● **Directions**
Copy each line below that has "WebSocket".

● **Stored data**
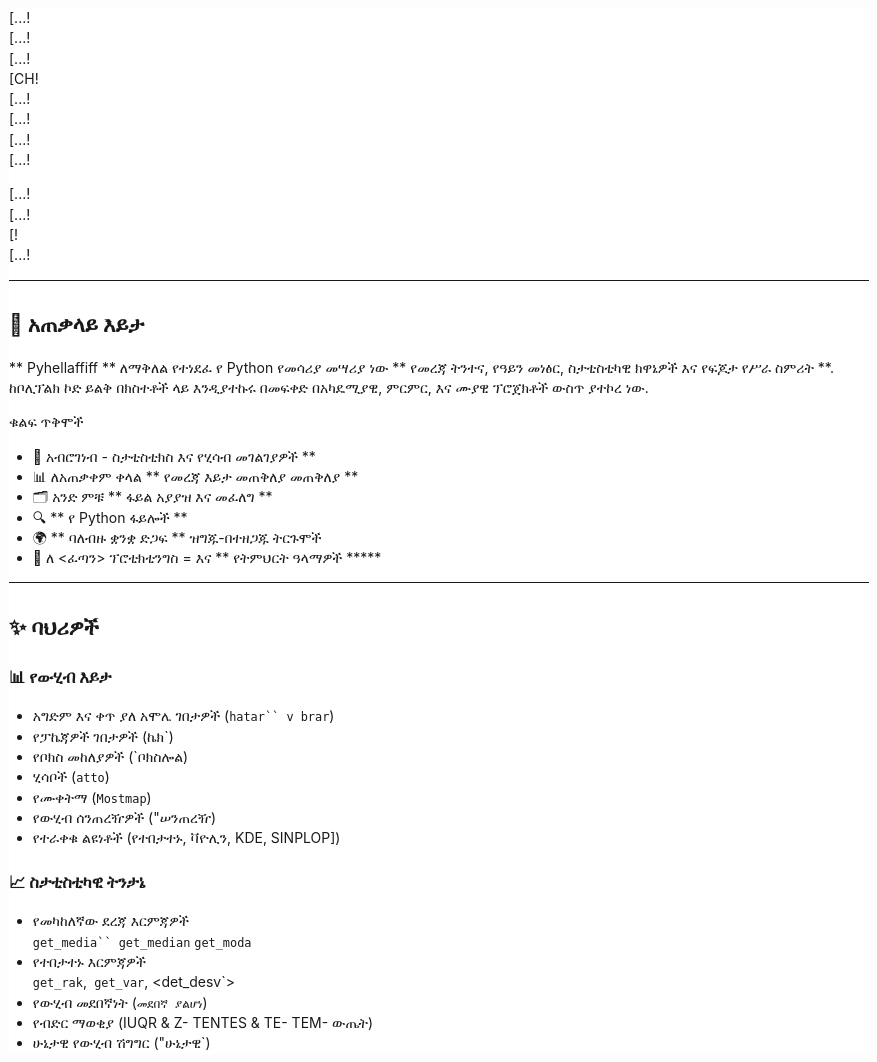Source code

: [...!  
[...!  
[...!  
[CH!  
[...!  
[...!  
[...!  
[...!

[...!  
[...!  
[!  
[...!

---

## 📖 አጠቃላይ እይታ

** Pyhellaffiff ** ለማቅለል የተነደፈ የ Python የመሳሪያ መሣሪያ ነው ** የመረጃ ትንተና, የዓይን መነፅር, ስታቲስቲካዊ ክዋኔዎች እና የፍጆታ የሥራ ስምሪት **.  
ከቦሊፕልክ ኮድ ይልቅ በክስተቶች ላይ እንዲያተኩሩ በመፍቀድ በአካዴሚያዊ, ምርምር, እና ሙያዊ ፕሮጀክቶች ውስጥ ያተኮረ ነው.

ቁልፍ ጥቅሞች
- 🧮 አብሮገነብ - ስታቲስቲክስ እና የሂሳብ መገልገያዎች **
- 📊 ለአጠቃቀም ቀላል ** የመረጃ እይታ መጠቅለያ መጠቅለያ **
- 🗂 አንድ ምቹ ** ፋይል አያያዝ እና መፈለግ **
- 🔍 ** የ Python ፋይሎች **
- 🌍 ** ባለብዙ ቋንቋ ድጋፍ ** ዝግጁ-በተዘጋጁ ትርጉሞች
- 🚀 ለ <ፈጣን> ፕሮቲክቲንግስ = እና ** የትምህርት ዓላማዎች *****

---

## ✨ ባህሪዎች

### 📊 የውሂብ እይታ
- አግድም እና ቀጥ ያለ አሞሌ ገበታዎች (`hatar`` v brar`)
- የፓኬጃዎች ገበታዎች (ኬክ`)
- የቦክስ መከለያዎች (`ቦክስሎል)
- ሂሳቦች (`atto`)
- የሙቀትማ (`Mostmap`)
- የውሂብ ሰንጠረዥዎች ("ሠንጠረዥ)
- የተራቀቁ ልዩነቶች (የተበታተኑ, ቫዮሊን, KDE, SINPLOP])

### 📈 ስታቲስቲካዊ ትንታኔ
- የመካከለኛው ደረጃ እርምጃዎች  
  `get_media`` get_median` `get_moda`
- የተበታተኑ እርምጃዎች  
  `get_rak`,` get_var`, <det_desv`>
- የውሂብ መደበኛነት (`መደበኛ ያልሆነ`)
- የብድር ማወቂያ (IUQR & Z- TENTES & TE- TEM- ውጤት)
- ሁኔታዊ የውሂብ ሽግግር ("ሁኔታዊ`)
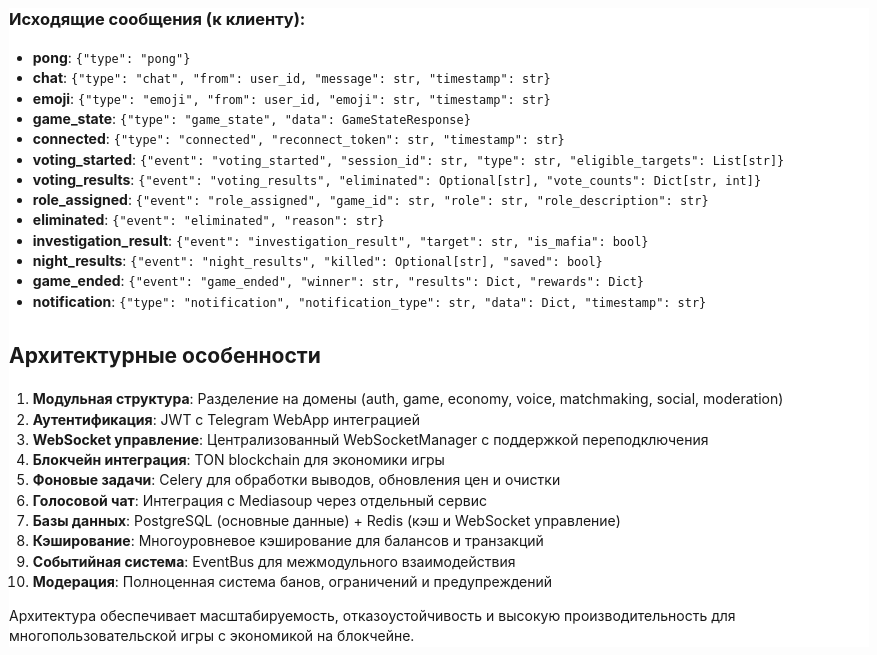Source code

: ### Исходящие сообщения (к клиенту):
- **pong**: `{"type": "pong"}`
- **chat**: `{"type": "chat", "from": user_id, "message": str, "timestamp": str}`
- **emoji**: `{"type": "emoji", "from": user_id, "emoji": str, "timestamp": str}`
- **game_state**: `{"type": "game_state", "data": GameStateResponse}`
- **connected**: `{"type": "connected", "reconnect_token": str, "timestamp": str}`
- **voting_started**: `{"event": "voting_started", "session_id": str, "type": str, "eligible_targets": List[str]}`
- **voting_results**: `{"event": "voting_results", "eliminated": Optional[str], "vote_counts": Dict[str, int]}`
- **role_assigned**: `{"event": "role_assigned", "game_id": str, "role": str, "role_description": str}`
- **eliminated**: `{"event": "eliminated", "reason": str}`
- **investigation_result**: `{"event": "investigation_result", "target": str, "is_mafia": bool}`
- **night_results**: `{"event": "night_results", "killed": Optional[str], "saved": bool}`
- **game_ended**: `{"event": "game_ended", "winner": str, "results": Dict, "rewards": Dict}`
- **notification**: `{"type": "notification", "notification_type": str, "data": Dict, "timestamp": str}`

## Архитектурные особенности

1. **Модульная структура**: Разделение на домены (auth, game, economy, voice, matchmaking, social, moderation)
2. **Аутентификация**: JWT с Telegram WebApp интеграцией
3. **WebSocket управление**: Централизованный WebSocketManager с поддержкой переподключения
4. **Блокчейн интеграция**: TON blockchain для экономики игры
5. **Фоновые задачи**: Celery для обработки выводов, обновления цен и очистки
6. **Голосовой чат**: Интеграция с Mediasoup через отдельный сервис
7. **Базы данных**: PostgreSQL (основные данные) + Redis (кэш и WebSocket управление)
8. **Кэширование**: Многоуровневое кэширование для балансов и транзакций
9. **Событийная система**: EventBus для межмодульного взаимодействия
10. **Модерация**: Полноценная система банов, ограничений и предупреждений

Архитектура обеспечивает масштабируемость, отказоустойчивость и высокую производительность для многопользовательской игры с экономикой на блокчейне.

● **Result for this task**
3. **WebSocket управление**: Централизованный WebSocketManager с поддержкой переподключения
7. **Базы данных**: PostgreSQL (основные данные) + Redis (кэш и WebSocket управление)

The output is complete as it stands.